At one time, Taiwan might have been passed over in favor of Hong Kong, which also has a favorable geographic position. But the Chinese Communist Party’s sudden imposition of a draconian National Security Law in June 2020 marked a turning point for how multinational companies viewed the former British colony. What had once been considered a low-risk destination with a solid rule of law was henceforth seen as holding higher risk, given the potential for arbitrary enforcement of local laws.  

“Taiwan, due to geopolitics, is gradually replacing Hong Kong and is becoming an Asia-Pacific hub on a steady basis,” says Mark Liu, an analyst at Taipei-based market intelligence firm TrendForce. The island further benefits from being relatively mature in infrastructure and having “comparatively affordable green electricity and stable power provision,” he adds.  

Analyst Mark Liu says Taiwan is replacing Hong Kong as an Asia-Pacific hub.

Geopolitical factors have also influenced underseas cable routing decisions, notes Chen. One example is the Pacific Light Cable Network (PLCN), a submarine cable system initially designed to connect Hong Kong, Taiwan, the Philippines, and the United States. 
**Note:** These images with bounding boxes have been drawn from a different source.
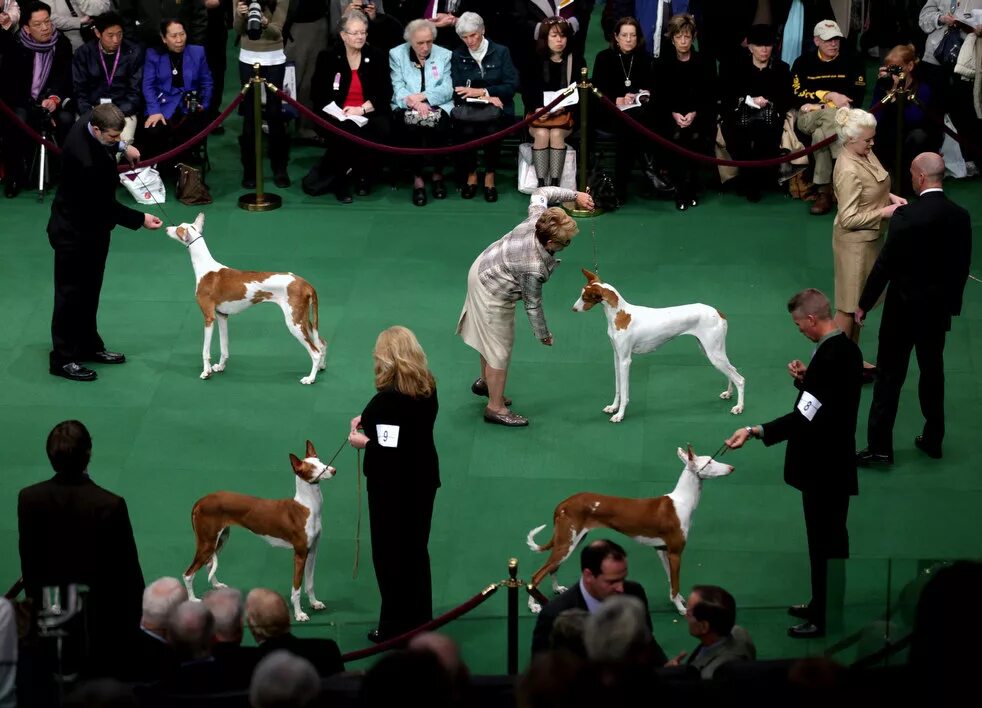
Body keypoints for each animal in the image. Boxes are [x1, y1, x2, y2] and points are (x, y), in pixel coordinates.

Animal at [165, 213, 326, 384]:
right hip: (304, 320)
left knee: (315, 352)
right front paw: (220, 367)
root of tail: (306, 284)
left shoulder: (209, 317)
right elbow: (224, 348)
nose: (166, 228)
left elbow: (205, 351)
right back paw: (321, 367)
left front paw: (206, 372)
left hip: (294, 323)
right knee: (322, 344)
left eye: (178, 228)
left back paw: (310, 378)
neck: (205, 267)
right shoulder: (222, 316)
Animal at [183, 440, 336, 624]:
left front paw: (314, 603)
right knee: (188, 574)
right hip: (207, 542)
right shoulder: (299, 554)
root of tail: (201, 500)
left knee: (208, 564)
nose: (333, 470)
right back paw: (192, 600)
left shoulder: (312, 551)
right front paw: (299, 614)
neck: (306, 506)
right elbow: (297, 589)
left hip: (220, 539)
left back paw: (216, 586)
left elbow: (310, 583)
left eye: (320, 461)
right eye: (313, 468)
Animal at [528, 448, 736, 612]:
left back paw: (557, 589)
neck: (682, 501)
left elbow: (671, 580)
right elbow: (676, 583)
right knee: (537, 575)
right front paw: (681, 609)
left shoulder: (662, 550)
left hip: (572, 541)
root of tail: (562, 504)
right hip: (567, 544)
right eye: (709, 462)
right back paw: (534, 605)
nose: (731, 468)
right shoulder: (676, 553)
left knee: (552, 568)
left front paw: (677, 600)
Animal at [576, 266, 744, 420]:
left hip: (714, 354)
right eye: (581, 294)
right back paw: (729, 393)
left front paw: (620, 414)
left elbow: (624, 392)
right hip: (712, 351)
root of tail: (718, 312)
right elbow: (618, 389)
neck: (620, 314)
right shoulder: (617, 357)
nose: (573, 308)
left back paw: (739, 407)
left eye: (585, 297)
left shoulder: (625, 361)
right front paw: (613, 407)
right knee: (732, 370)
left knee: (740, 379)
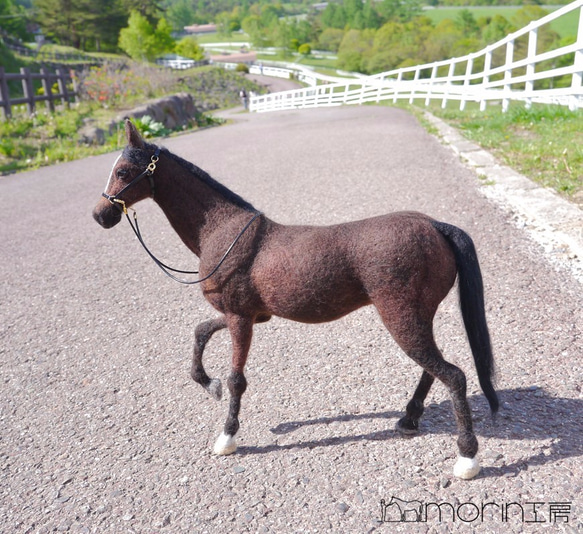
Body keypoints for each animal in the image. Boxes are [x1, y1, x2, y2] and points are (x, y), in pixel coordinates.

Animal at [93, 121, 500, 482]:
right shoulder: (249, 315)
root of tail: (436, 226)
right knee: (433, 369)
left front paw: (227, 436)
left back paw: (467, 459)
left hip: (401, 317)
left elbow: (237, 378)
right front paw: (209, 384)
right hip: (417, 317)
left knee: (453, 375)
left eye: (124, 170)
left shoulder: (240, 318)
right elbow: (200, 332)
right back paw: (409, 418)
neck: (221, 230)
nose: (101, 214)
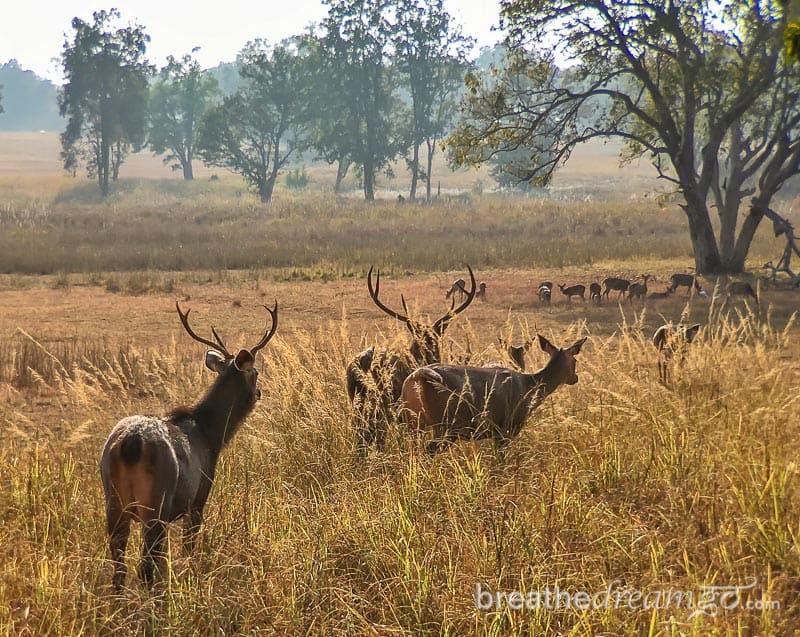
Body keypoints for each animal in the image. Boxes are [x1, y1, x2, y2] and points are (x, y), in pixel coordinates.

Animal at [99, 300, 278, 588]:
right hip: (157, 501)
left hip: (112, 500)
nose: (259, 393)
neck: (212, 436)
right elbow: (189, 547)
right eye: (256, 372)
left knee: (120, 568)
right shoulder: (199, 496)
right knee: (145, 566)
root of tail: (131, 444)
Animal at [346, 264, 476, 458]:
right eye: (420, 337)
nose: (433, 353)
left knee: (362, 432)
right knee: (375, 431)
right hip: (384, 399)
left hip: (356, 397)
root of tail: (362, 364)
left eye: (436, 336)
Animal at [404, 330, 584, 454]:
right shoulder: (507, 427)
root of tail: (417, 375)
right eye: (575, 360)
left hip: (415, 421)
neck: (530, 388)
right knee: (428, 450)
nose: (575, 377)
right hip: (447, 423)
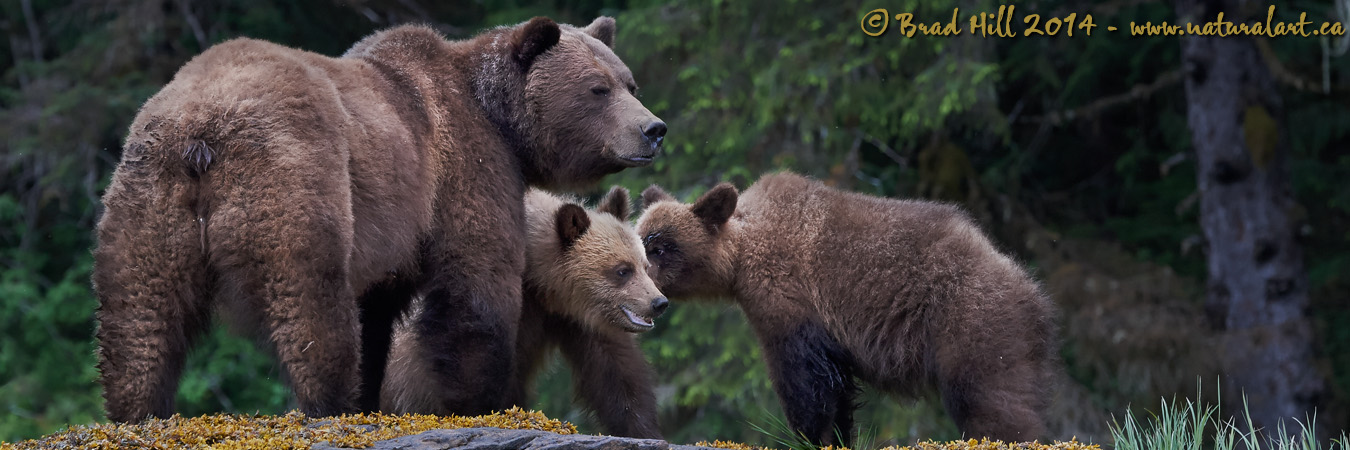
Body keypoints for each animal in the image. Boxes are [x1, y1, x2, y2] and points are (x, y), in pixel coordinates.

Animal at [383, 185, 666, 435]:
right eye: (622, 270)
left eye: (644, 265)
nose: (659, 303)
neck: (543, 283)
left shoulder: (576, 318)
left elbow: (617, 371)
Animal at [637, 171, 1058, 440]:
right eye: (640, 236)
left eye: (660, 247)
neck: (742, 259)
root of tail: (1032, 290)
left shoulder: (792, 302)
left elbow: (808, 384)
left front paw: (814, 435)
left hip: (970, 321)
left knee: (992, 403)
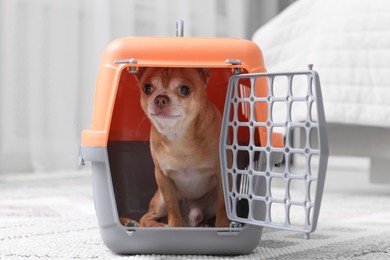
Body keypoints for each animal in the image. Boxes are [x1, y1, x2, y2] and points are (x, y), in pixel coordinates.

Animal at [136, 67, 230, 228]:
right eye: (147, 88)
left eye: (184, 90)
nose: (160, 98)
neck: (178, 136)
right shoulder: (162, 178)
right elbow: (172, 207)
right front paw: (174, 226)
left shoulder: (221, 174)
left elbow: (223, 206)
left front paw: (223, 226)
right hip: (159, 200)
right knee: (145, 218)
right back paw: (159, 225)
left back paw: (205, 225)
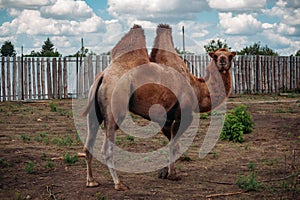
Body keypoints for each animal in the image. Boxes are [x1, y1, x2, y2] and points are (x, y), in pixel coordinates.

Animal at [81, 23, 236, 191]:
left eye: (230, 56)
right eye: (215, 56)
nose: (222, 62)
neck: (198, 89)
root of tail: (103, 76)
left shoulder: (166, 119)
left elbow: (172, 144)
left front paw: (165, 173)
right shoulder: (184, 114)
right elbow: (174, 145)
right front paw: (173, 175)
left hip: (94, 110)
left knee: (88, 144)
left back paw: (91, 181)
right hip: (115, 105)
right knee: (106, 148)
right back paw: (119, 183)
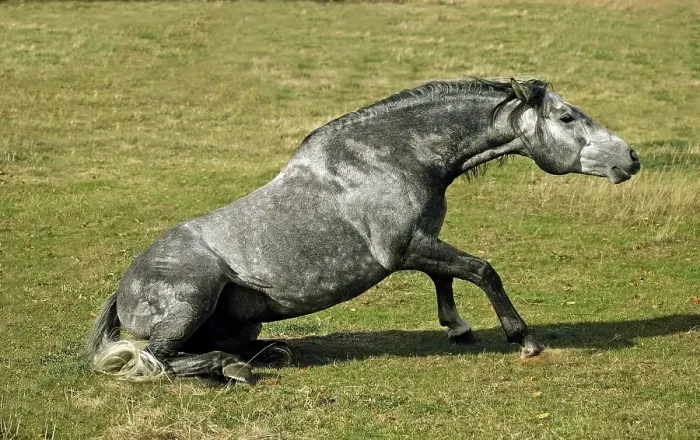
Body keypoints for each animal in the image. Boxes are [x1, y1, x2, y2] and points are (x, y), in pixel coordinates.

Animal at [85, 78, 640, 382]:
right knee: (158, 358)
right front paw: (522, 338)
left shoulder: (421, 242)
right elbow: (482, 270)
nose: (630, 158)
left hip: (241, 321)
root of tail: (123, 290)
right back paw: (232, 368)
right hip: (192, 300)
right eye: (566, 117)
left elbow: (446, 275)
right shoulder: (403, 249)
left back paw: (269, 353)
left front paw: (456, 327)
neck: (392, 157)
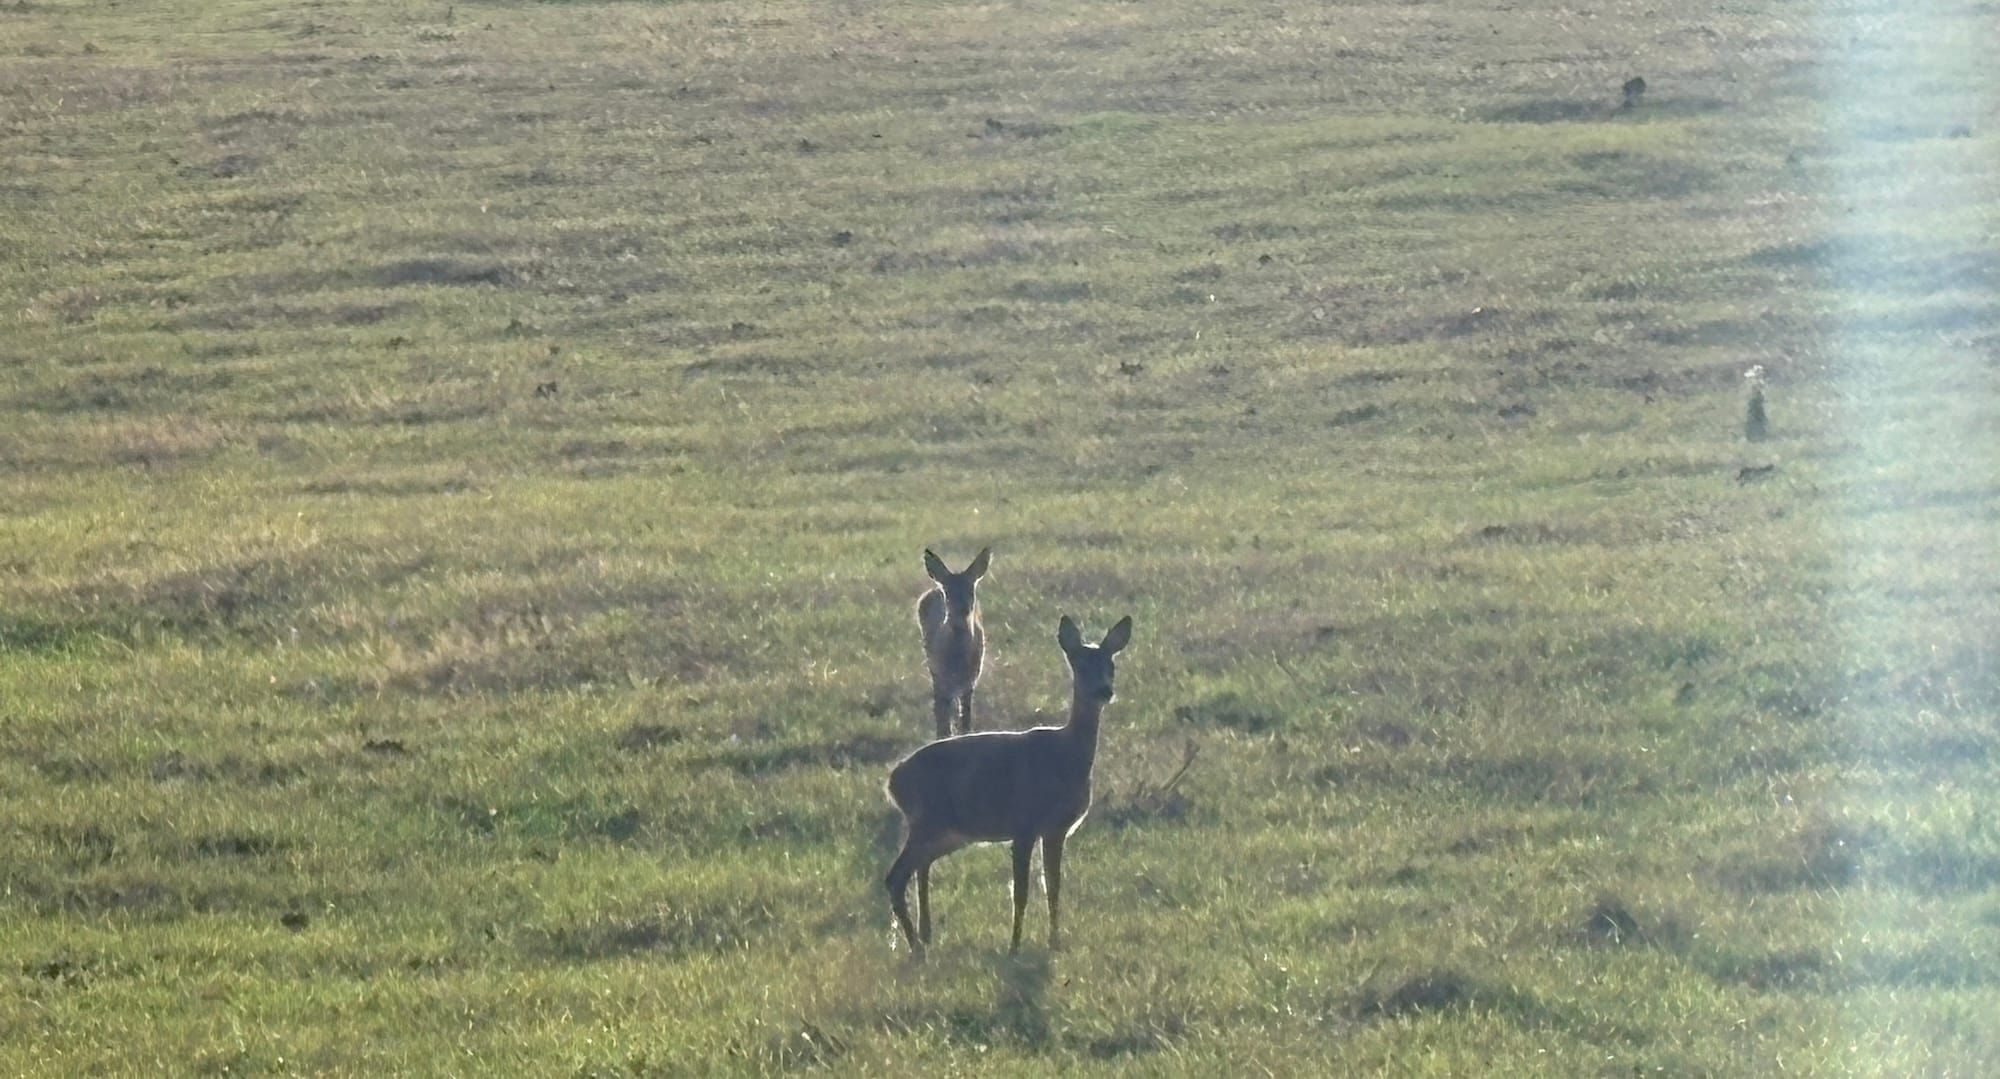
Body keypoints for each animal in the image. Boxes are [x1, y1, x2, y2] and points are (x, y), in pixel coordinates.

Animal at [884, 614, 1133, 957]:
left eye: (1111, 665)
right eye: (1080, 665)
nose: (1104, 691)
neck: (1067, 758)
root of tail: (892, 781)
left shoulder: (1055, 830)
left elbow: (1053, 887)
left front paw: (1055, 943)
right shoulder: (1024, 824)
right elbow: (1022, 891)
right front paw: (1014, 946)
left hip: (949, 831)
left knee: (919, 868)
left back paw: (925, 935)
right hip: (928, 820)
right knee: (895, 877)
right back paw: (917, 948)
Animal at [916, 547, 990, 739]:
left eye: (971, 591)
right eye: (948, 593)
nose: (962, 609)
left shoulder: (971, 678)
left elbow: (966, 716)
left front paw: (964, 733)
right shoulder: (940, 674)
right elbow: (942, 714)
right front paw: (943, 736)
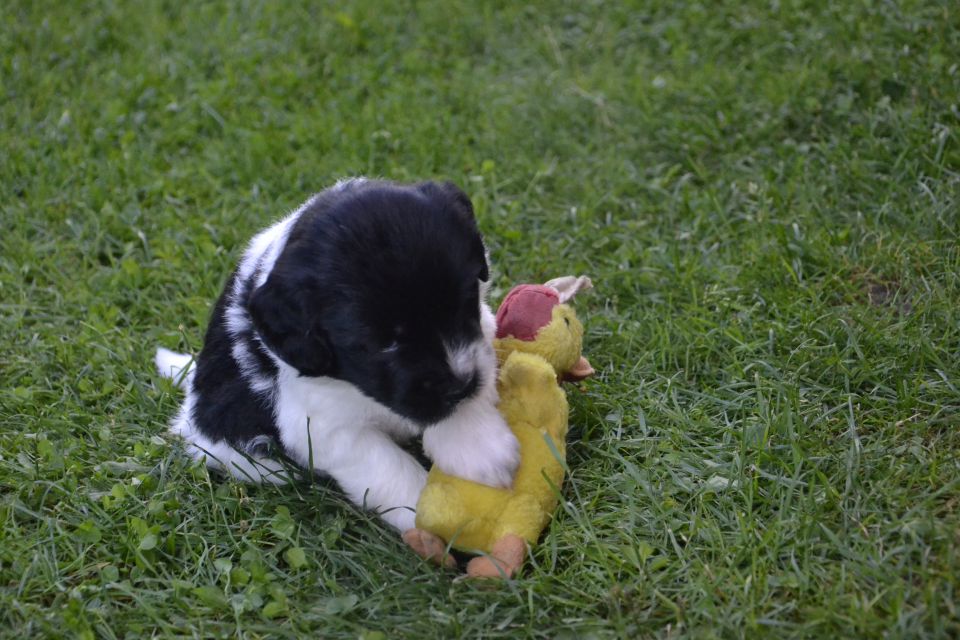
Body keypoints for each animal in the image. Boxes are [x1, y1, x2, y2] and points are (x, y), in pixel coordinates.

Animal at [155, 179, 520, 528]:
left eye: (465, 305)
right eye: (381, 343)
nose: (462, 384)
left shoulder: (481, 335)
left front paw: (479, 448)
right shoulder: (320, 425)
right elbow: (386, 466)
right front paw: (430, 513)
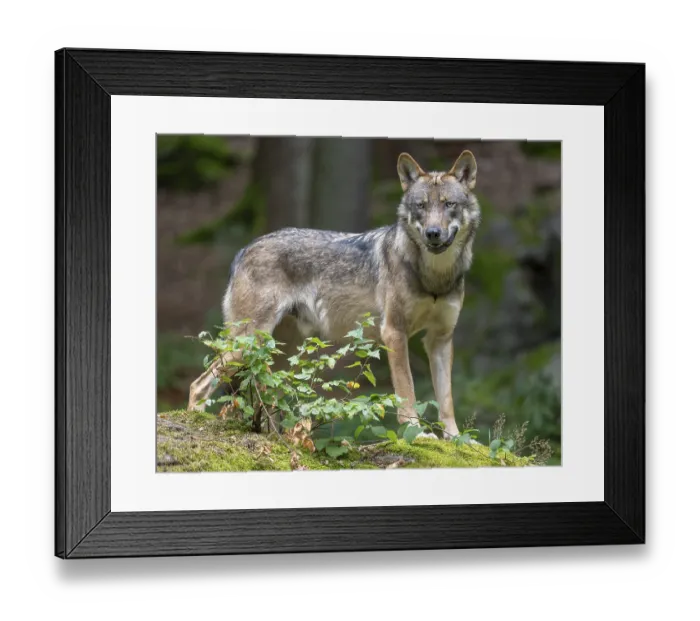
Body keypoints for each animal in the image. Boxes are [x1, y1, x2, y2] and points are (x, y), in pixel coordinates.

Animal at [188, 150, 481, 438]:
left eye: (449, 204)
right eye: (421, 206)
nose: (433, 233)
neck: (435, 277)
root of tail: (244, 249)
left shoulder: (440, 339)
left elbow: (446, 398)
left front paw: (456, 439)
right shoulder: (394, 333)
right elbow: (406, 391)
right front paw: (416, 433)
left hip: (280, 353)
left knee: (268, 395)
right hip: (249, 343)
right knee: (199, 385)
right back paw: (195, 421)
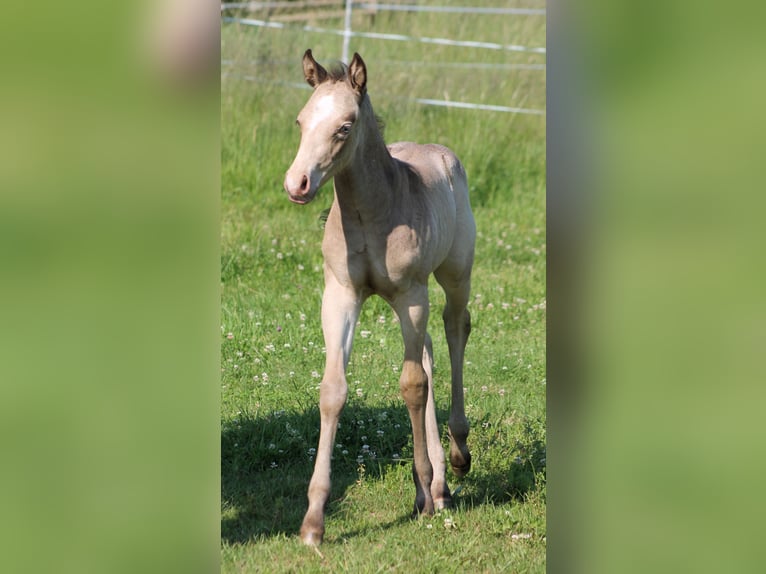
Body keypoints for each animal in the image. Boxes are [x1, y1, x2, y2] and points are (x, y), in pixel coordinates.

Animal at [282, 50, 474, 548]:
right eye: (301, 120)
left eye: (344, 126)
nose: (297, 184)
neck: (370, 215)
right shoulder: (340, 295)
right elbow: (333, 391)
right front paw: (313, 521)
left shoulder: (410, 295)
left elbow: (412, 386)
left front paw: (422, 494)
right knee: (427, 351)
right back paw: (441, 487)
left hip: (453, 274)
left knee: (454, 330)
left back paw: (456, 458)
“In 2020, the PLCN cable planned to pass through Hong Kong, but due to geopolitical shifts related to Hong Kong’s National Security Law and the U.S. ‘Clean Network’ initiative, the route was adjusted to directly connect Taiwan and the Philippines,” she says. Recent Google investments in cables also use Taiwan as an East Asia hub, bypassing Hong Kong, she notes.  

In a September 2023 news release, Google announced that it is adopting advanced multi-core technology for a planned new undersea cable. Work on the system is set to begin in March this year, and the cable is expected to be ready for service in 2025. 

For this project, Google is collaborating with Japanese electronics corporation NEC, Taiwan’s Chunghwa Telecom, American telecommunications company AT&T, and a subsidiary of the Philippines’ Globe Group. The cable will connect Taiwan, the Philippines, Guam, and California – a first for submarine cable networks.  

Chunghwa Telecom has been strengthening its links with neighboring countries and telecom markets in the region by participating in several international undersea cable projects as part of an effort to improve Taiwan’s global internet security. For Google’s undersea cable, Chung-hwa will serve as the landing party and cable landing station owner at a new facility in Taitung’s Dawu Township. 

In a September statement, Google said its undersea cable efforts to connect Taiwan with the world had created more than 64,000 jobs and generated around US$26 billion in gross domestic product as of 2021. Google said it would continue to invest more in cloud infrastructure in the country, aiming to help Taiwan become Asia’s Silicon Valley.